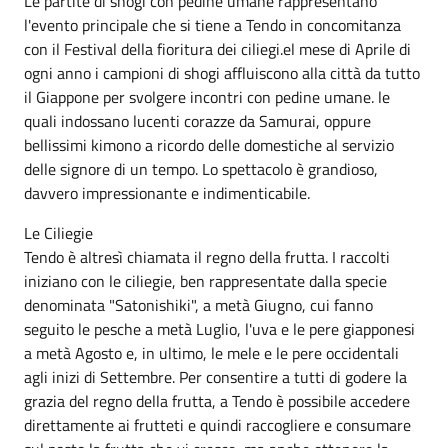
Le partite di shogi con pedine umane rappresentano
l'evento principale che si tiene a Tendo in concomitanza
con il Festival della fioritura dei ciliegi.el mese di Aprile di
ogni anno i campioni di shogi affluiscono alla città da tutto
il Giappone per svolgere incontri con pedine umane. le
quali indossano lucenti corazze da Samurai, oppure
bellissimi kimono a ricordo delle domestiche al servizio
delle signore di un tempo. Lo spettacolo è grandioso,
davvero impressionante e indimenticabile.
Le Ciliegie
Tendo è altresì chiamata il regno della frutta. I raccolti
iniziano con le ciliegie, ben rappresentate dalla specie
denominata "Satonishiki", a metà Giugno, cui fanno
seguito le pesche a metà Luglio, l'uva e le pere giapponesi
a metà Agosto e, in ultimo, le mele e le pere occidentali
agli inizi di Settembre. Per consentire a tutti di godere la
grazia del regno della frutta, a Tendo è possibile accedere
direttamente ai frutteti e quindi raccogliere e consumare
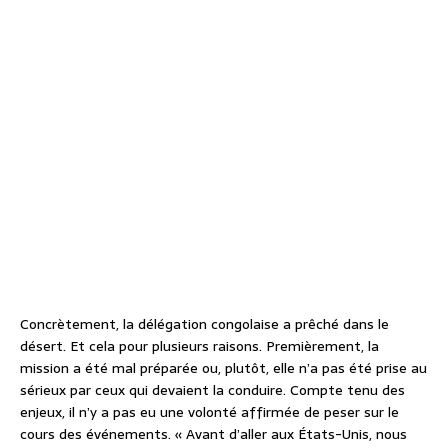
Concrètement, la délégation congolaise a prêché dans le
désert. Et cela pour plusieurs raisons. Premièrement, la
mission a été mal préparée ou, plutôt, elle n’a pas été prise au
sérieux par ceux qui devaient la conduire. Compte tenu des
enjeux, il n’y a pas eu une volonté affirmée de peser sur le
cours des événements. « Avant d’aller aux États-Unis, nous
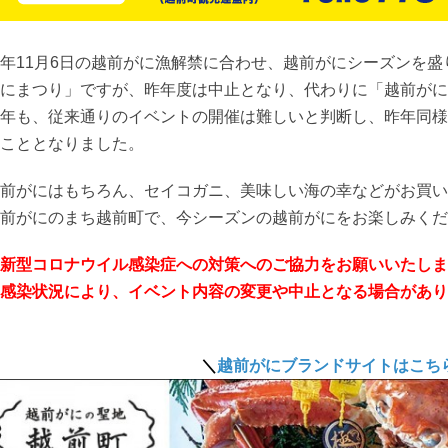
年11月6日の越前がに漁解禁に合わせ、越前がにシーズンを
にまつり」ですが、昨年度は中止となり、代わりに「越前がに
年も、従来通りのイベントの開催は難しいと判断し、昨年同様
こととなりました。
前がにはもちろん、セイコガニ、美味しい海の幸などがお買い
前がにのまち越前町で、今シーズンの越前がにをお楽しみくだ
新型コロナウイル感染症への対策へのご協力をお願いいたしま
感染状況により、イベント内容の変更や中止となる場合があり
＼
越前がにブランドサイトはこち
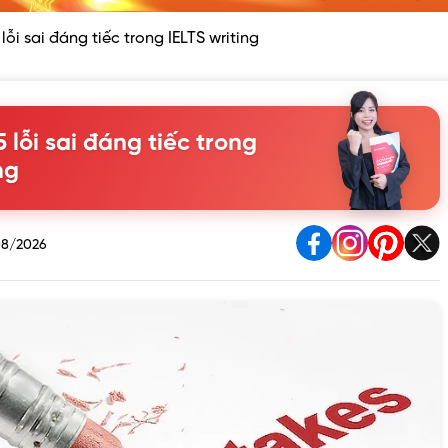
ỗi sai đáng tiếc trong IELTS writing
 lỗi sai đáng tiếc trong
ng
8/2026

::::::::::

:: EXERCISE DIRECTIONS ::
Scan the records above and count the lines that contain "delle". No text besides the count.

:: SOLVED EXERCISE ::
2